== Testo

Certo la scena conclusiva del film dove con volto sereno Ramòn beve la pozione mortale e davanti a una cinepresa testimonia l’ultimo atto del suo Calvario annunciando la fine: “Bene”, “Caldo”, “Arriva”, fa salire altissime emozione e tensione. Ma l’effetto non è per nulla quello del voyeurismo d’una tivù verità. Il merito dell’ottimo lavoro di Amenábar sta nel far meditare sulla vita che “è un diritto, non un obbligo”, come ricorda Ramòn.
E se spesso non riflettiamo sul valore di questa condizione confondendo gli affanni con la disperazione, è anche vero che vivere significa conservare la propria dignità e la gioia che tale stato crea.

====

Ricopia dal testo sul film di Amenábar il passo compreso tra "E se spesso" e "tale stato crea.", estremi inclusi.

== Contenuto del dataset

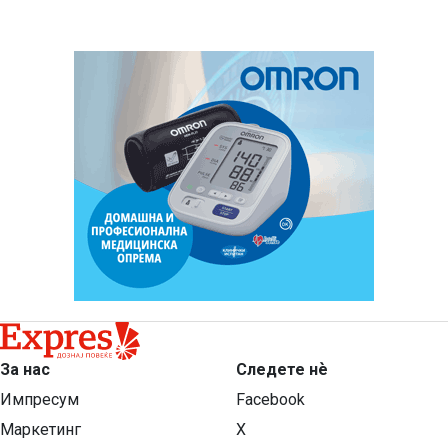
За нас
Следете нѐ
Импресум
Facebook
Маркетинг
X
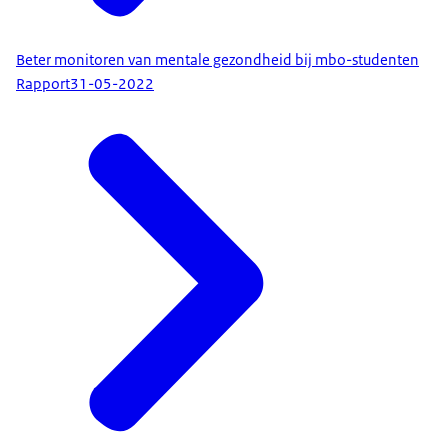
Beter monitoren van mentale gezondheid bij mbo-studenten
Rapport
31-05-2022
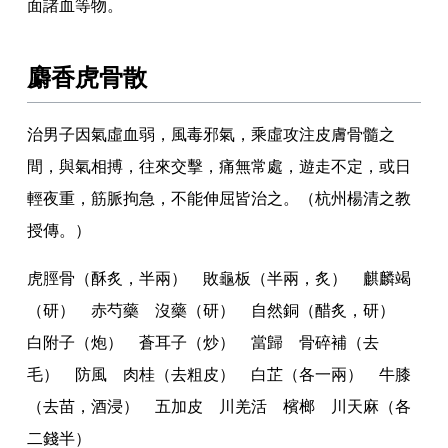
面諸血等物
。
麝香虎骨散
治男子因氣虛血弱
，
風毒邪氣
，
乘虛攻注皮膚骨髓之
間
，
與氣相搏
，
往來交擊
，
痛無常處
，
遊走不定
，
或日
輕夜重
，
筋脈拘急
，
不能伸屈皆治之
。
（杭州楊清之教
授傳
。
）
虎脛骨（酥炙
，
半兩） 敗龜板（半兩
，
炙） 麒麟竭
（研） 赤芍藥 沒藥（研） 自然銅（醋炙
，
研）
白附子（炮） 蒼耳子（炒） 當歸 骨碎補（去
毛） 防風 肉桂（去粗皮） 白芷（各一兩） 牛膝
（去苗
，
酒浸） 五加皮 川羌活 檳榔 川天麻（各
二錢半）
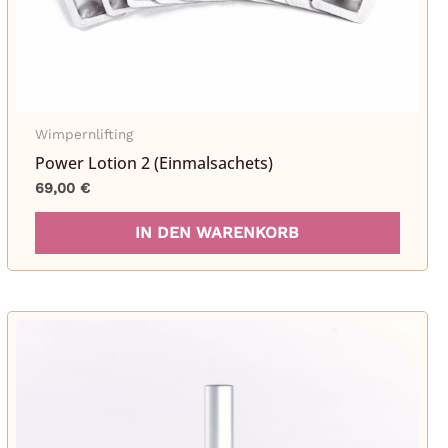
Wimpernlifting
Power Lotion 2 (Einmalsachets)
69,00
€
s
IN DEN WARENKORB
ukt
ere
nten
onen
en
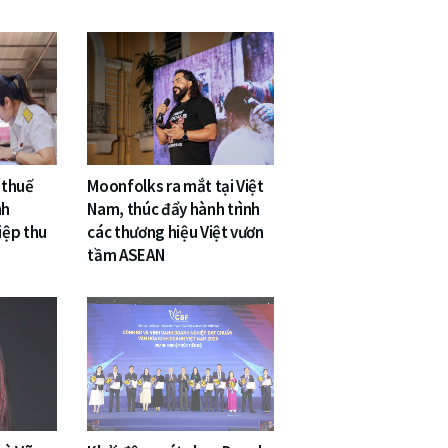
 thuế
Moonfolks ra mắt tại Việt
nh
Nam, thúc đẩy hành trình
iệp thu
các thương hiệu Việt vươn
tầm ASEAN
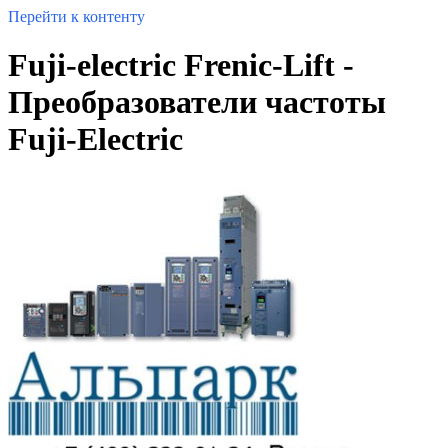
Перейти к контенту
Fuji-electric Frenic-Lift -
Преобразователи частоты
Fuji-Electric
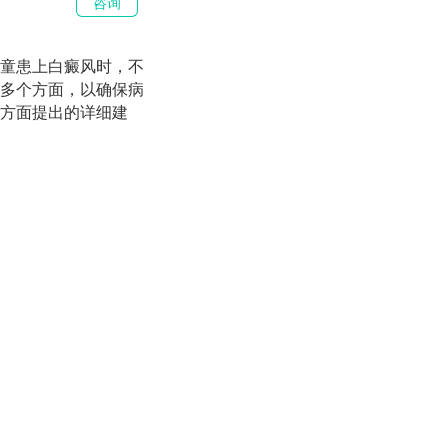
咨询
童患上白癜风时，不
多个方面，以确保病
方面提出的详细建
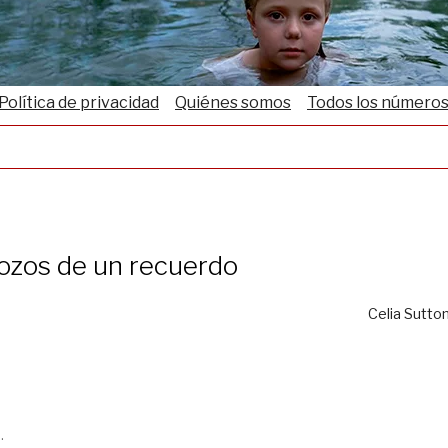
Política de privacidad
Quiénes somos
Todos los número
ozos de un recuerdo
Celia Sutto
.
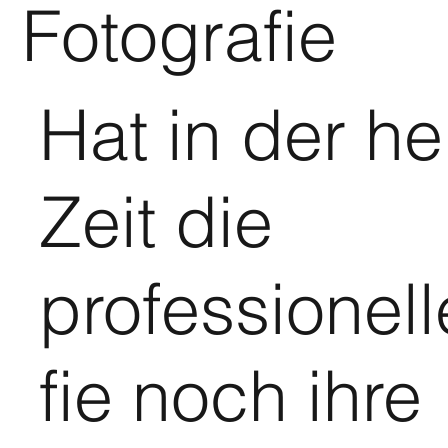
Fotografie
Hat in der h
Zeit die
professionel
fie noch ihre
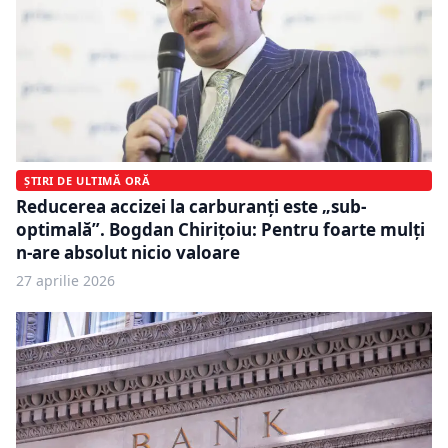
ȘTIRI DE ULTIMĂ ORĂ
Reducerea accizei la carburanți este „sub-
optimală”. Bogdan Chirițoiu: Pentru foarte mulți
n-are absolut nicio valoare
27 aprilie 2026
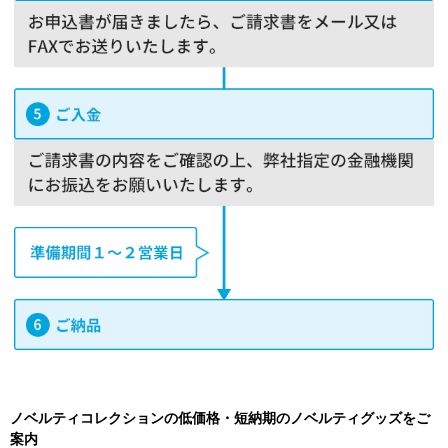
ノベルティコレクションの低価格・短納期のノベルティグッズをご
案内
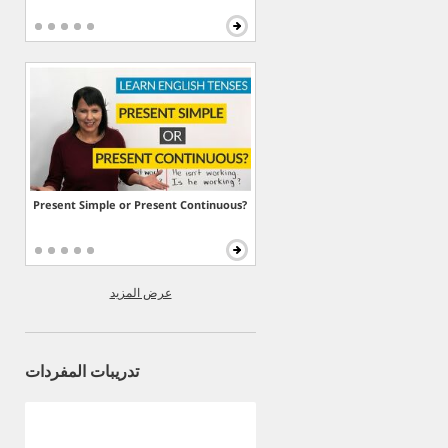
Present Simple or Present Continuous?
عرض المزيد
تدريبات المفردات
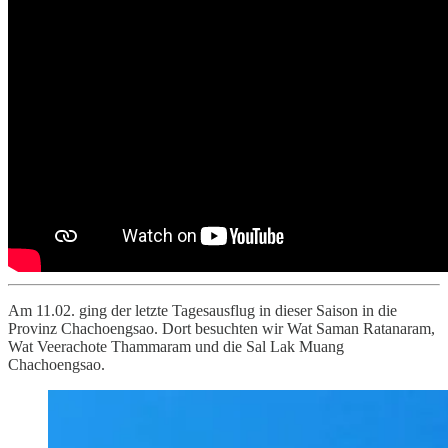
Am 11.02. ging der letzte Tagesausflug in dieser Saison in die
Provinz Chachoengsao. Dort besuchten wir Wat Saman Ratanaram,
Wat Veerachote Thammaram und die Sal Lak Muang
Chachoengsao.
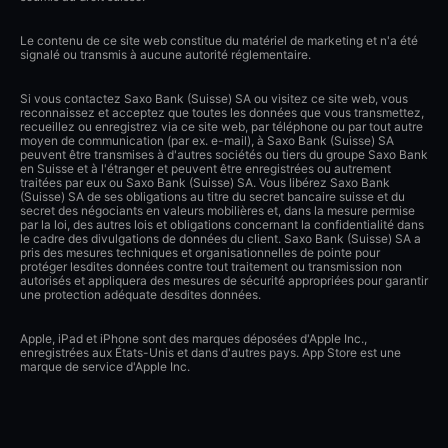
Le contenu de ce site web constitue du matériel de marketing et n'a été
signalé ou transmis à aucune autorité réglementaire.
Si vous contactez Saxo Bank (Suisse) SA ou visitez ce site web, vous
reconnaissez et acceptez que toutes les données que vous transmettez,
recueillez ou enregistrez via ce site web, par téléphone ou par tout autre
moyen de communication (par ex. e-mail), à Saxo Bank (Suisse) SA
peuvent être transmises à d'autres sociétés ou tiers du groupe Saxo Bank
en Suisse et à l'étranger et peuvent être enregistrées ou autrement
traitées par eux ou Saxo Bank (Suisse) SA. Vous libérez Saxo Bank
(Suisse) SA de ses obligations au titre du secret bancaire suisse et du
secret des négociants en valeurs mobilières et, dans la mesure permise
par la loi, des autres lois et obligations concernant la confidentialité dans
le cadre des divulgations de données du client. Saxo Bank (Suisse) SA a
pris des mesures techniques et organisationnelles de pointe pour
protéger lesdites données contre tout traitement ou transmission non
autorisés et appliquera des mesures de sécurité appropriées pour garantir
une protection adéquate desdites données.
Apple, iPad et iPhone sont des marques déposées d'Apple Inc.,
enregistrées aux États-Unis et dans d'autres pays. App Store est une
marque de service d'Apple Inc.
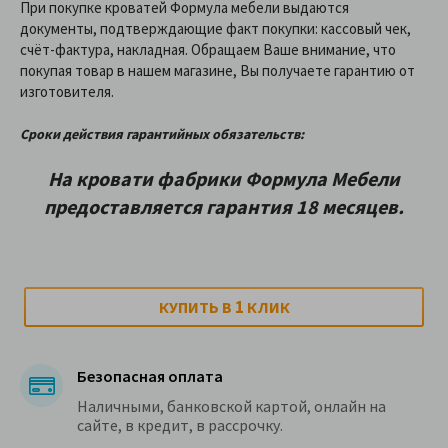
При покупке кроватей Формула мебели выдаются
документы, подтверждающие факт покупки: кассовый чек,
счёт-фактура, накладная. Обращаем Ваше внимание, что
покупая товар в нашем магазине, Вы получаете гарантию от
изготовителя.
Сроки действия гарантийных обязательств:
На кровати фабрики Формула Мебели
предоставляетcя гарантия 18 месяцев.
1
КУПИТЬ В
КЛИК
Безопасная оплата
Наличными, банковской картой, онлайн на
сайте, в кредит, в рассрочку.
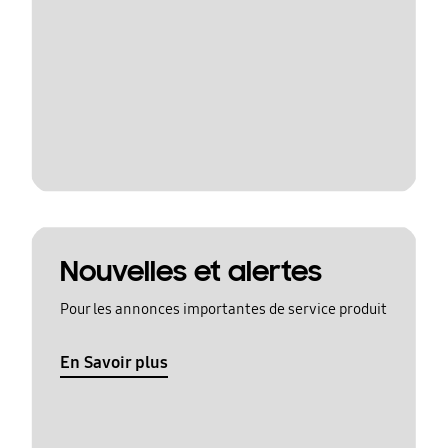
Nouvelles et alertes
Pour les annonces importantes de service produit
En Savoir plus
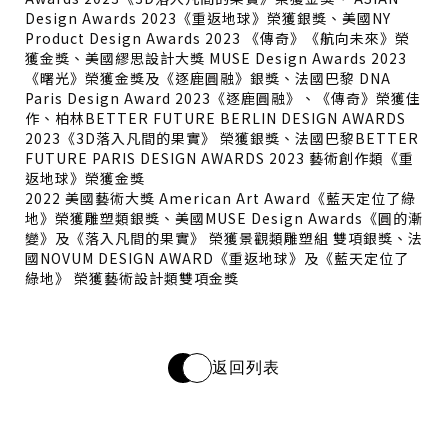
Design Awards 2023《重返地球》榮獲銀獎、美國NY
Product Design Awards 2023 《傳奇》《航向未來》榮
獲金獎、美國繆思設計大獎 MUSE Design Awards 2023
《曙光》榮獲金獎及《逐鹿圓融》銀獎、法國巴黎 DNA
Paris Design Award 2023《逐鹿圓融》、《傳奇》榮獲佳
作、柏林BETTER FUTURE BERLIN DESIGN AWARDS
2023《3D落入凡間的果實》 榮獲銀獎、法國巴黎BETTER
FUTURE PARIS DESIGN AWARDS 2023 藝術創作類《重
返地球》榮獲金獎
2022 美國藝術大獎 American Art Award《藍天定位了綠
地》榮獲雕塑類銀獎、美國MUSE Design Awards《圓的漸
變》及《落入凡間的果實》 榮獲景觀類雕塑組 雙項銀獎、法
國NOVUM DESIGN AWARD《重返地球》及《藍天定位了
綠地》 榮獲藝術設計類雙項金獎
返回列表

====

Risposta =>
E se spesso non riflettiamo sul valore di questa condizione confondendo gli affanni con la disperazione, è anche vero che vivere significa conservare la propria dignità e la gioia che tale stato crea.